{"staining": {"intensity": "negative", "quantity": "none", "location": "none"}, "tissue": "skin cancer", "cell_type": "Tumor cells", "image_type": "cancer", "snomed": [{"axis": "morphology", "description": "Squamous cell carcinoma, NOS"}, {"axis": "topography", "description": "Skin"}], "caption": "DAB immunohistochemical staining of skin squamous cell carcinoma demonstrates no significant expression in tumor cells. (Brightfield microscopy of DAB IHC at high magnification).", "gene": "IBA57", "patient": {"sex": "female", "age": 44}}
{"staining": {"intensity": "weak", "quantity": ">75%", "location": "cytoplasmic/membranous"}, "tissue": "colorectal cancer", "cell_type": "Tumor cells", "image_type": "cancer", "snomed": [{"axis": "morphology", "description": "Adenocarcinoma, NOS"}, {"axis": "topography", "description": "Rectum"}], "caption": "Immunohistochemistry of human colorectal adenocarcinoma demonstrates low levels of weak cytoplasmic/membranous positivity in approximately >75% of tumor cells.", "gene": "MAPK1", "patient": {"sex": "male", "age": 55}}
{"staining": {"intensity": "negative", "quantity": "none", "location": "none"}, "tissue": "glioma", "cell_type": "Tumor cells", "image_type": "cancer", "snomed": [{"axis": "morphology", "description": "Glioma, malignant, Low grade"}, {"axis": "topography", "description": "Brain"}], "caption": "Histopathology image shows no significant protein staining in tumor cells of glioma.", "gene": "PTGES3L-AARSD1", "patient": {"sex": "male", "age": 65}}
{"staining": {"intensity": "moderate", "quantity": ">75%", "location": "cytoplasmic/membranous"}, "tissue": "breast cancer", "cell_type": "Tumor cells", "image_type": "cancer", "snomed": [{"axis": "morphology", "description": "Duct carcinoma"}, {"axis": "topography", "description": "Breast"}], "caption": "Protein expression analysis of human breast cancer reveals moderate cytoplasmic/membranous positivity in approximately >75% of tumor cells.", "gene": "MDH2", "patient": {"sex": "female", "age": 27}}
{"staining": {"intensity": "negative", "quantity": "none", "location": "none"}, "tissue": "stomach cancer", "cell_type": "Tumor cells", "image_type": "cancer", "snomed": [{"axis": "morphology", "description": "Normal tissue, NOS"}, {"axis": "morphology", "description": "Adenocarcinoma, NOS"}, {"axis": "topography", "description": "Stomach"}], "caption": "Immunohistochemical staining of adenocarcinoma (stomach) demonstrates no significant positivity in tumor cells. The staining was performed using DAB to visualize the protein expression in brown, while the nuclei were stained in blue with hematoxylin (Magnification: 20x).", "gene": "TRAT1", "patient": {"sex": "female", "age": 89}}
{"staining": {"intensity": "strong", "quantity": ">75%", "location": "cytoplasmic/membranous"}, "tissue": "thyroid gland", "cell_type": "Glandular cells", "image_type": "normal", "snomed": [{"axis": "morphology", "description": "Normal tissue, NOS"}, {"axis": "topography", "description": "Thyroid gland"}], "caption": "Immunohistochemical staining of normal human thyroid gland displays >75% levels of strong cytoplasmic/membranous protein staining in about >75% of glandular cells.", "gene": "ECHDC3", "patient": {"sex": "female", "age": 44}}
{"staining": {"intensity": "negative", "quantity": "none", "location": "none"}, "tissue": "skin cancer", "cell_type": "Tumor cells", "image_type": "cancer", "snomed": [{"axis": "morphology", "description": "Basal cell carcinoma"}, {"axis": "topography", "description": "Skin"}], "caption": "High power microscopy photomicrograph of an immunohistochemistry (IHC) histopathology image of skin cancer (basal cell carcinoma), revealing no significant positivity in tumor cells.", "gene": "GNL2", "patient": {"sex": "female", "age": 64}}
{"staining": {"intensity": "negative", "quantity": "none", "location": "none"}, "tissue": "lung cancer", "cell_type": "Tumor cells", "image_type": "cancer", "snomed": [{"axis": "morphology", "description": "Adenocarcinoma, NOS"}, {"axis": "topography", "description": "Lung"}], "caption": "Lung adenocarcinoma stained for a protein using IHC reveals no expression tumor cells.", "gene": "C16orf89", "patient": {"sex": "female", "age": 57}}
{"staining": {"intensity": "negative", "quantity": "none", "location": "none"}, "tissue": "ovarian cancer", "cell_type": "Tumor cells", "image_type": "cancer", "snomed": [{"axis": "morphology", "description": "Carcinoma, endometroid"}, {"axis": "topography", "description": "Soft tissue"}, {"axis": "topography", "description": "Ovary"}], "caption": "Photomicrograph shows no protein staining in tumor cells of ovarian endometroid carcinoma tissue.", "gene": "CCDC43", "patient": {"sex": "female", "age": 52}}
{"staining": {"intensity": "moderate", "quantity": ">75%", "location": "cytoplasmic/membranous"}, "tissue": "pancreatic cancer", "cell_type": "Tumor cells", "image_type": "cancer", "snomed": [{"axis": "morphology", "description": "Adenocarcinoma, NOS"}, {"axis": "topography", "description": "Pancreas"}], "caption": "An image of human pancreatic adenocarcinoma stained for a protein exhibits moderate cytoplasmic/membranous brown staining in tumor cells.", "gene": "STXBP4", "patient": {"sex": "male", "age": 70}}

What you need to do:
Word for word, restate the listing above from its first line to the line with "of human colorectal", keeping both.

Response to the exercise:
{"staining": {"intensity": "negative", "quantity": "none", "location": "none"}, "tissue": "skin cancer", "cell_type": "Tumor cells", "image_type": "cancer", "snomed": [{"axis": "morphology", "description": "Squamous cell carcinoma, NOS"}, {"axis": "topography", "description": "Skin"}], "caption": "DAB immunohistochemical staining of skin squamous cell carcinoma demonstrates no significant expression in tumor cells. (Brightfield microscopy of DAB IHC at high magnification).", "gene": "IBA57", "patient": {"sex": "female", "age": 44}}
{"staining": {"intensity": "weak", "quantity": ">75%", "location": "cytoplasmic/membranous"}, "tissue": "colorectal cancer", "cell_type": "Tumor cells", "image_type": "cancer", "snomed": [{"axis": "morphology", "description": "Adenocarcinoma, NOS"}, {"axis": "topography", "description": "Rectum"}], "caption": "Immunohistochemistry of human colorectal adenocarcinoma demonstrates low levels of weak cytoplasmic/membranous positivity in approximately >75% of tumor cells.", "gene": "MAPK1", "patient": {"sex": "male", "age": 55}}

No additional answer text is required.